* [次の課題]
A. 二足歩行と歯についての文章を、「書籍紹介「心と体の不調は「歯」が原因だった!」 丸橋 賢」を含む箇所から始め、「しているのが実は歯なのです。」で終わるまで書き写すこと。その際、「棒」はすべて「竿」に言い換える。
B. 二足歩行と歯についての文章に照らし、次の各記述が合っているかを「はい」か「いいえ」で答え、判断の決め手となる本文の言葉をそのまま引用すること。(i) 人間の頭の重さは約5キロとされている。(ii) 皿回しのたとえで、皿に当たるのは下顎歯列である。(iii) 二足歩行は安定した形態だと述べられている。

* [本文抜粋]
┌────────
書籍紹介「心と体の不調は「歯」が原因だった!」 丸橋 賢 著
心と体の不調は「歯」が原因だった!
ISBN 978-4-569-70046-5
丸橋 賢
二足歩行という人間の形態は実に優れていますが、また実に微妙で不安定な形態です。重力に逆らって重い体を支えて立ち、さらにバランスをとって自由に動けるのは、蛇のように自由に曲がる背骨(脊柱)とそれを支える筋肉と足によっています。さらに難しい問題は、体の頂上に細い首に支えられて約5キロもある頭をのせていることです。
この人間の動きは、皿回しの名人が棒の上に皿をのせ、自在に動かして回るようにたとえることができます。この皿に当たるのが、人間の上顎歯列の上の頭部で、棒に当たるのが、下顎歯列を含む下顎骨、脊柱、脚部です。そして、皿(頭)と棒(脊柱など)との接触点となり、微妙に姿勢を調整しているのが実は歯なのです。
└────────
* [抽出資料]
┌────────
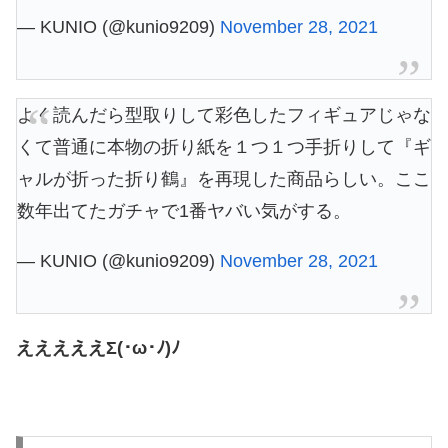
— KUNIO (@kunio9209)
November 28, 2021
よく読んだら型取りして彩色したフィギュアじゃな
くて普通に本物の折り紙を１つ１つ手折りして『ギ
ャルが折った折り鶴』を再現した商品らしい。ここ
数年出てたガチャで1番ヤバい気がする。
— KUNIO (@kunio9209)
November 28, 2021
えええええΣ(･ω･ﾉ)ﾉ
└────────
┌────────
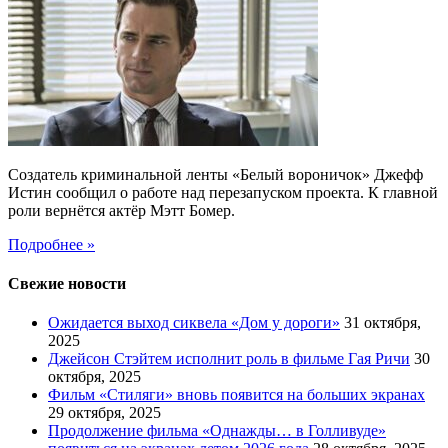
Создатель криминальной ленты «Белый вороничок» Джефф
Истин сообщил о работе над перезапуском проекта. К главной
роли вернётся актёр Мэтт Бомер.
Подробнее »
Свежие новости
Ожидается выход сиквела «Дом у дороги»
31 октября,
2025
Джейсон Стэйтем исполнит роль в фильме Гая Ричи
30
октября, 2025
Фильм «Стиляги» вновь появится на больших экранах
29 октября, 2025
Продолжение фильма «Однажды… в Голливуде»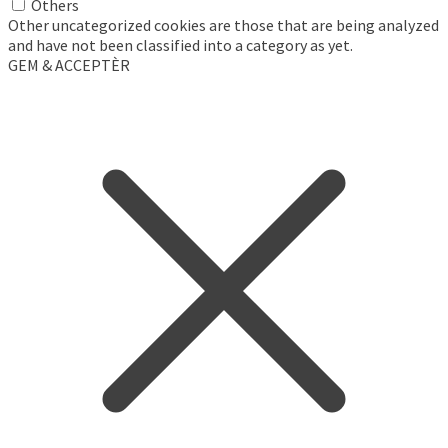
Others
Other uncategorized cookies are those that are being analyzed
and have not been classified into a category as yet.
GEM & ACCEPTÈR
└────────
┌────────
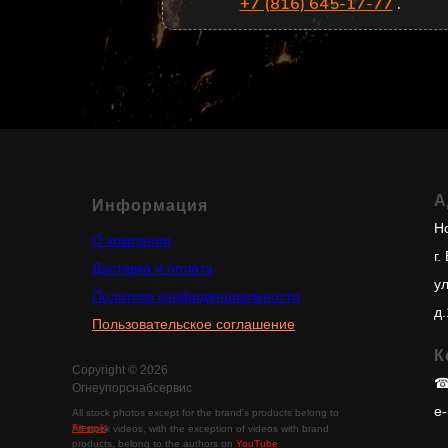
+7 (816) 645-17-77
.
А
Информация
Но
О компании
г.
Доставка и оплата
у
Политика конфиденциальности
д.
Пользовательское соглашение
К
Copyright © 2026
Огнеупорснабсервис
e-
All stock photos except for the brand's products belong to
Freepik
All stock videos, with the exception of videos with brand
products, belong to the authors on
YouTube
└────────
* [解答例]
A.
書籍紹介「心と体の不調は「歯」が原因だった!」 丸橋 賢 著
心と体の不調は「歯」が原因だった!
ISBN 978-4-569-70046-5
丸橋 賢
二足歩行という人間の形態は実に優れていますが、また実に微妙で不安定な形態です。重力に逆らって重い体を支えて立ち、さらにバランスをとって自由に動けるのは、蛇のように自由に曲がる背骨(脊柱)とそれを支える筋肉と足によっています。さらに難しい問題は、体の頂上に細い首に支えられて約5キロもある頭をのせていることです。
この人間の動きは、皿回しの名人が竿の上に皿をのせ、自在に動かして回るようにたとえることができます。この皿に当たるのが、人間の上顎歯列の上の頭部で、竿に当たるのが、下顎歯列を含む下顎骨、脊柱、脚部です。そして、皿(頭)と竿(脊柱など)との接触点となり、微妙に姿勢を調整しているのが実は歯なのです。

B.
(i) はい。「約5キロもある頭をのせていることです」
(ii) いいえ。「この皿に当たるのが、人間の上顎歯列の上の頭部で」
(iii) いいえ。「実に微妙で不安定な形態です」